Hustler Hollywood. Larry Flynt's porn store on the Sunset Strip. Jessica and cute assistant Casey go shopping for Valentine's Day. That's the shitty life of an assistant -- having to go shop for dildos and nipple clamps with your boss. But then again, I'm sure some Hollywood assistants have to go shopping for worse. (Can you imagine being Robert Downey Jr.'s assistant? "But y'all, he's totally clean," you say? Yeah, and Courtney Love is a good mother.) Jessica "ew"s over products, saying that some of this stuff is scary. (She's just talking about the books; words are hard.) Casey wants her to buy a maid's outfit. Jessica's like, "Bitch. You should be wearing that. Now go buy me a latte." Casey then says that she should buy Nick an "Inflatable Wife." Jessica reads the label on the joke product. "Totally silent.
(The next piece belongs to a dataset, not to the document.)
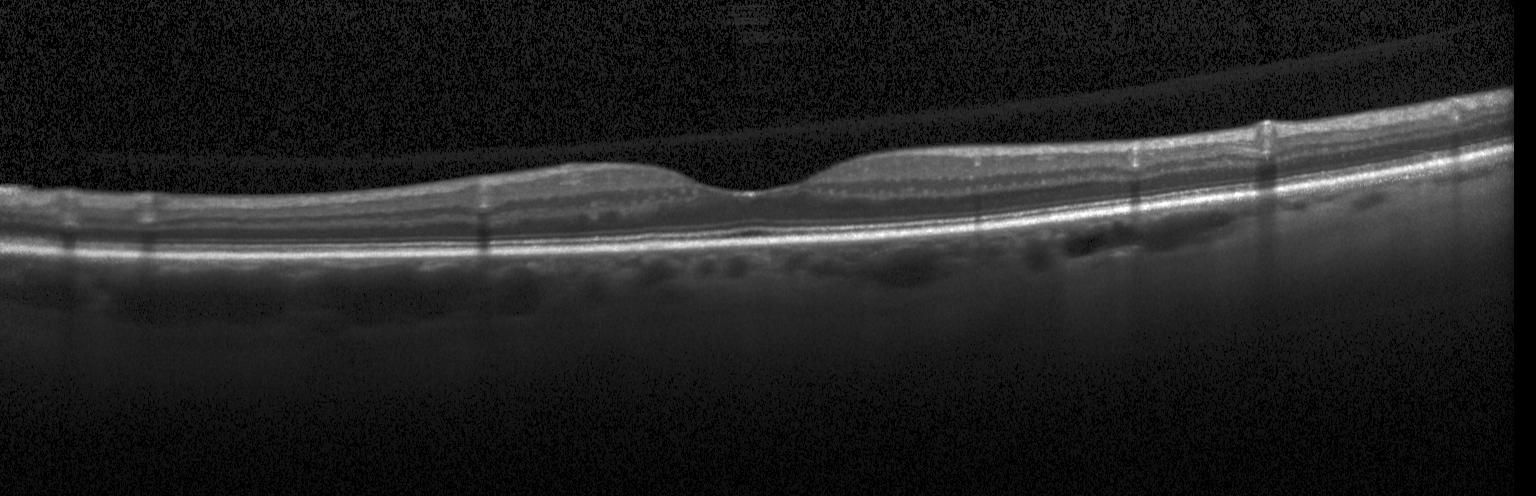

OCT line scan; centered on the fovea; SD-OCT. The scan shows neither choroidal neovascularization, diabetic macular edema, nor drusen.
Wastes no time. Spends no money. Toilet seat is always up." Then Jessica says, "Or down, in his --" Then Casey corrects her, but Jessica says, "No. For him, it's always down." Then Jessica stops herself, and Casey mutters, "I hope it's not." But then something weird passes between them and it becomes clear: Nick is a sit-down pee-er! And Jessica outed him and then caught herself after it was too late and tried to play it off. But the scene ends with Casey and Jessica just laughing, trying to avoid the cameras, and it's totally true. Nick sits to pee. He stoops to conquer. He squats with the puppies. He's Lord Sitdown of Urinetown. Okay, I can't think of any more. What a weenie. Pee-sitter.
Theme song. Credits. For the last time. This I swear.
Shots of L.A. Shots of L.A. Jessica drives. Casey and Jessica head into Williams-Sonoma as Jessica voice-overs that today is Valentine's Day and she has lots of surprises for Nick; she hired a professional chef and she's going to spend the day cooking a meal with him. Jessica buys an apron. She picks out some cookies and says Nick will like these. Why? Can he sit to pee on them? Jessica picks out heart plates. Then she holds up napkin rings, and Casey is clearly tired of this already because she just half looks up and says, "Cute," and then looks back down, all sarcastic and snotty. Bitch be gettin' uppity! I'd be like, "What was that snotty tone, biz-nitch? You're my assistant, not my friend, and don't you forget it. Best apologize or I'll fire your ass and you'll be back to doing extra work on Hack so fast your frizzy head will spin." Seriously. Can't be letting your assistant back-sass you, or pretty soon they'll be David Spading all over your ass.